STS 450/2025 (Plenary): the turning point
La STS 450/2025, of March 20 (Plenary), marks a milestone in the jurisprudential evolution of the exoneration mechanism.
The Supreme Court has declared that the automatic exclusion of public credit violates the principle of proportionality and distorts the rehabilitative purpose of Directive (EU) 2019/1023.
The High Court considers that the Public Administration cannot automatically escape the exemption regime, and it is up to the judge to assess, in each case, whether it is appropriate to include all or part of the public credit in the EPI, especially when the debtor has acted in good faith and is subject to a payment plan.
STS 1055/2025: conditional exemption and the principle of proportionality
La STS 1055/2025, of April 18, delves into the line marked by the STS 450/2025 and develops the figure of the conditional exemption.

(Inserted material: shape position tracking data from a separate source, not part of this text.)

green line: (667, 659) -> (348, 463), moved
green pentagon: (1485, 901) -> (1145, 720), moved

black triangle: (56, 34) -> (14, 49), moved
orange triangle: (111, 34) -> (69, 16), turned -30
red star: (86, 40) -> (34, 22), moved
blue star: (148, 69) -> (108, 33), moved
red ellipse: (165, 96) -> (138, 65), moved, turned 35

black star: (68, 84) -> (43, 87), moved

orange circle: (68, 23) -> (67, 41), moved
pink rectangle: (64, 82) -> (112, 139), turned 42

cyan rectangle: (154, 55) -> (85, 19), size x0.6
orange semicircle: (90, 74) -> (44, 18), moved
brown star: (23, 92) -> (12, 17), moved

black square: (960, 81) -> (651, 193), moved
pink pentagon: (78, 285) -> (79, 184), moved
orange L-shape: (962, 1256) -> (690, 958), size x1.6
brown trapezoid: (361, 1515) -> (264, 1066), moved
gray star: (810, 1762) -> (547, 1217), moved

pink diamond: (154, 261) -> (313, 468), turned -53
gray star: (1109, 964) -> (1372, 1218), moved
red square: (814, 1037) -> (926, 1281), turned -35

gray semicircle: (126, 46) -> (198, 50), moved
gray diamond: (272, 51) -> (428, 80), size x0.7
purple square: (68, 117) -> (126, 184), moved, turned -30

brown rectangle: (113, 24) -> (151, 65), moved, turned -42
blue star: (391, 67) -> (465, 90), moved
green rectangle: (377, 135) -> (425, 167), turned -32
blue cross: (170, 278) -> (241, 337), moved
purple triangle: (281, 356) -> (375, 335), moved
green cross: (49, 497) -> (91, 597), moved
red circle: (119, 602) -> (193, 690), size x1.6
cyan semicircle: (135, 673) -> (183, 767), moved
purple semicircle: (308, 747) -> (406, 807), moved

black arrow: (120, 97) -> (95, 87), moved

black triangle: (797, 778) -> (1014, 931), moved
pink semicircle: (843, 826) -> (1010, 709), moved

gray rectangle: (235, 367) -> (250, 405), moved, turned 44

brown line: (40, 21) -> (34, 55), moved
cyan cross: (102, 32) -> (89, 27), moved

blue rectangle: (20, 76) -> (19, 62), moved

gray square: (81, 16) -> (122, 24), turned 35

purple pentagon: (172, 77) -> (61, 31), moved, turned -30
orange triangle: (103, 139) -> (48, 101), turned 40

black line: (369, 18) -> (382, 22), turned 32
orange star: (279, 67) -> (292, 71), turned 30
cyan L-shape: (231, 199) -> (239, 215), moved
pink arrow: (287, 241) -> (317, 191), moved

The Supreme Court establishes that public credits can be included in the EPI if three essential conditions are met:
- That the debtor has acted in good faith and has not committed any violations tributaries serious or repeated.
- That you have liquidated your assets or submitted a payment plan viable.
- That the inclusion of public credit does not substantially affect to the general interest in revenue collection.
Furthermore, the ruling introduces a criterion of material proportionality: it allows exonerating partially public credit, especially with regard to surcharges, interest or penalties, preserving the principal debt as non-exempt.
This balance between the State's tax-collecting function and the LSO's rehabilitative purpose creates a model that is more consistent with the European framework.
STS 3865/2025: Towards a unified interpretation in commercial courts
La STS 3865/2025, of September 9, consolidates this line by confirming that public credits can be subject to the judicially approved payment plan, without the Administration being able to automatically oppose it.
The Supreme Court emphasizes that when the judge approves a reasonable payment plan based on the debtor's good faith, Public credits are integrated into the same regime as private credits, except for expressly justified exceptional reasons.
This doctrine reinforces the role of the bankruptcy judge as guarantor of proportionality and avoids automatic procedures in both exclusion and exoneration.
Doctrinal interpretation: the balance proposed by practice
Recent jurisprudence is shaping a intermediate model, which rules out both the immutability of public credit and its indiscriminate release.
The result is an assessment of the debtor's conduct, the nature of the credit, and the impact on the general interest.
This view turns the exemption of public credit into a technical and argumentative exercise, rather than an automatic application of the law.
A new stage for the Second Chance
With Supreme Court rulings 450/2025, 1055/2025, and 3865/2025, the Supreme Court consolidated a more balanced interpretation of public credit in the Second Chance Law.
Public credit is no longer untouchable, but it is not automatically exonerated either. The key lies in the judicial assessment of the good faith, proportionality and purpose of the mechanism.
Bankruptcy practice is thus entering a mature phase: one in which rigorous legal advice—based on facts, not expectations—becomes the true "second chance" tool for both the debtor and the system.

RRYP Global, second chance law attorneys.